The Alliance of Downtown Civic Organizations has released a follow-up report in conjunction with their strong endorsement of Mayor Walsh’s amended ordinance on short-term rentals.
The ADCO study shows that AirBnB is growing rapidly in Boston, with more than 200 new units listed per month. The city also has one of the highest concentrations of investor-units – three to four times the amount of other cities.
The new ordinance would ban short-term rentals like AirBnB in non-owner occupied buildings, and limit the number of days owners living in multi-unit buildings can rent units as short-term rentals to 120 days per year.
While Boston City Council has yet to reach an agreement, the ADCO fully endorses the amended ordinance.

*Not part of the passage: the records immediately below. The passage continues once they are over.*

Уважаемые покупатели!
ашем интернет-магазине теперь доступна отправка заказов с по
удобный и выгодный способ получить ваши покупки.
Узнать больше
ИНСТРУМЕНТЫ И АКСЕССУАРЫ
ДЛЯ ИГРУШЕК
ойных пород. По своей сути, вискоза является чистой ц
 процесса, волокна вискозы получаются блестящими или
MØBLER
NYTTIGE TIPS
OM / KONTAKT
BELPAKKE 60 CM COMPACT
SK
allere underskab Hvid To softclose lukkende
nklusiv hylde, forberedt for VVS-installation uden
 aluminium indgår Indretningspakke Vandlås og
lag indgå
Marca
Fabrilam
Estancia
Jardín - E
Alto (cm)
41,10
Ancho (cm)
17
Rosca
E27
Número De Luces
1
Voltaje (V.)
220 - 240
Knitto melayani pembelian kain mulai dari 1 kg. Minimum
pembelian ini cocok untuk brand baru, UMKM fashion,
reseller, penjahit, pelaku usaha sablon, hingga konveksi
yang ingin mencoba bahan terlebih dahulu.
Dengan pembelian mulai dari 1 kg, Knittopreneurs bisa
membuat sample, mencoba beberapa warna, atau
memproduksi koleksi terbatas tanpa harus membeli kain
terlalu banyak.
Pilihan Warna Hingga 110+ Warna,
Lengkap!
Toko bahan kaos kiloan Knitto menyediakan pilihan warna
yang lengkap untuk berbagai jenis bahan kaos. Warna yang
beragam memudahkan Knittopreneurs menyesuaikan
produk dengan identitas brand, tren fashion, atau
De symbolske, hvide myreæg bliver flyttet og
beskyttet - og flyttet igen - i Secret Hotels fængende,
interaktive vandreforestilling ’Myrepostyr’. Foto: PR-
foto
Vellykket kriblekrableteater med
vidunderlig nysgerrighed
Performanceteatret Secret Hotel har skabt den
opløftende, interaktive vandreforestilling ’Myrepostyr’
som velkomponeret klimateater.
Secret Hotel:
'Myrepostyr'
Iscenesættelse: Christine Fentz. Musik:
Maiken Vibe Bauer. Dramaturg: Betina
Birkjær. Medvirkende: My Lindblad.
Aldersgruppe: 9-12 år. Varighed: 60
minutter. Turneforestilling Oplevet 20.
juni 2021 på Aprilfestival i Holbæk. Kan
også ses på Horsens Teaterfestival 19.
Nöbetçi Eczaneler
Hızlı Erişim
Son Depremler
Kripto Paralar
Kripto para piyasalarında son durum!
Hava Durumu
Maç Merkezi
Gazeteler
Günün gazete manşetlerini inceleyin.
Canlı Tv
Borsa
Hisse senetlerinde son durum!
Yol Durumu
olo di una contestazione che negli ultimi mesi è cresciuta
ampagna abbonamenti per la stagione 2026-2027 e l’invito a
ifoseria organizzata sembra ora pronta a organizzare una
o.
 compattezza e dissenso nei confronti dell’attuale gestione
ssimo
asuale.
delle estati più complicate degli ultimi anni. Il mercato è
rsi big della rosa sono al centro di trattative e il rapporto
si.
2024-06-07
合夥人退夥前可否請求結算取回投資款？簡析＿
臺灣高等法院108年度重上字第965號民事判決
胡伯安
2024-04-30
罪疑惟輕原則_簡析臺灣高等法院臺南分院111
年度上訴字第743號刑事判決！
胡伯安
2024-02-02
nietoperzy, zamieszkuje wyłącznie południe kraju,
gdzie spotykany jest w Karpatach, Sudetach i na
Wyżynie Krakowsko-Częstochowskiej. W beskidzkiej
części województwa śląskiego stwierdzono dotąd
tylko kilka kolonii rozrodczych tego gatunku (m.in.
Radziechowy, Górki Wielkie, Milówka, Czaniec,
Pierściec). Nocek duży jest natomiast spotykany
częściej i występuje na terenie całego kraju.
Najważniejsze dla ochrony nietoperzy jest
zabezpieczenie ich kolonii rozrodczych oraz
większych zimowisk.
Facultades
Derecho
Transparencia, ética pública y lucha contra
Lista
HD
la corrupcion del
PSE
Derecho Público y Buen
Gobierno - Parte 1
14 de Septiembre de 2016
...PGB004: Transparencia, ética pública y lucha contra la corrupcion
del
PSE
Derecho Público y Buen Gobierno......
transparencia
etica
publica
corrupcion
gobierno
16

The Organization urges Boston to take action now, as ADCO Vice-Chairman Stephen Fox says, “Every day of delay and any loosening of investor or property-related restrictions will be costly to Boston.”
Additional findings from the ADCO research include:
• Banning investor units will return 1,800 – 2,000 units to Boston’s housing supply.
• 62% of Boston AirBnB listings are for entire homes/apartments, 85% in the downtown/ADCO neighborhoods – 60%-70% of these are investor units.
• Cities like Portland, San Francisco, Los Angeles, Nashville and Berlin, all with lower investor ownership than Boston, have already banned investor units entirely.
• Owner-adjacent units, if capped at 120 days, will likely add only about 400 units to the short-term rental count. If not capped, this number could exceed 2,000 units.
See the ADCO’s full presentation, “Why ADCO Supports Mayor Walsh’s Revised Short-Term Rental Ordinance” posted below. (Click on the slides to enlarge.)
See more NorthEndWaterfront.com coverage by searching the tag short term rentals.
I think it was a Great Idea that the Mayor said Airbnbs can only be Landlord
Occupied Buildings
Agree. Anything else is basically an unregulated hotel.
The information is not factual. Nashville DOES allow short-term rentals. They do tax, issue permits, inspect and regulate, which is not a problem. Perhaps the solution in Boston is to tax and regulate, using the tax money to provide affordable housing.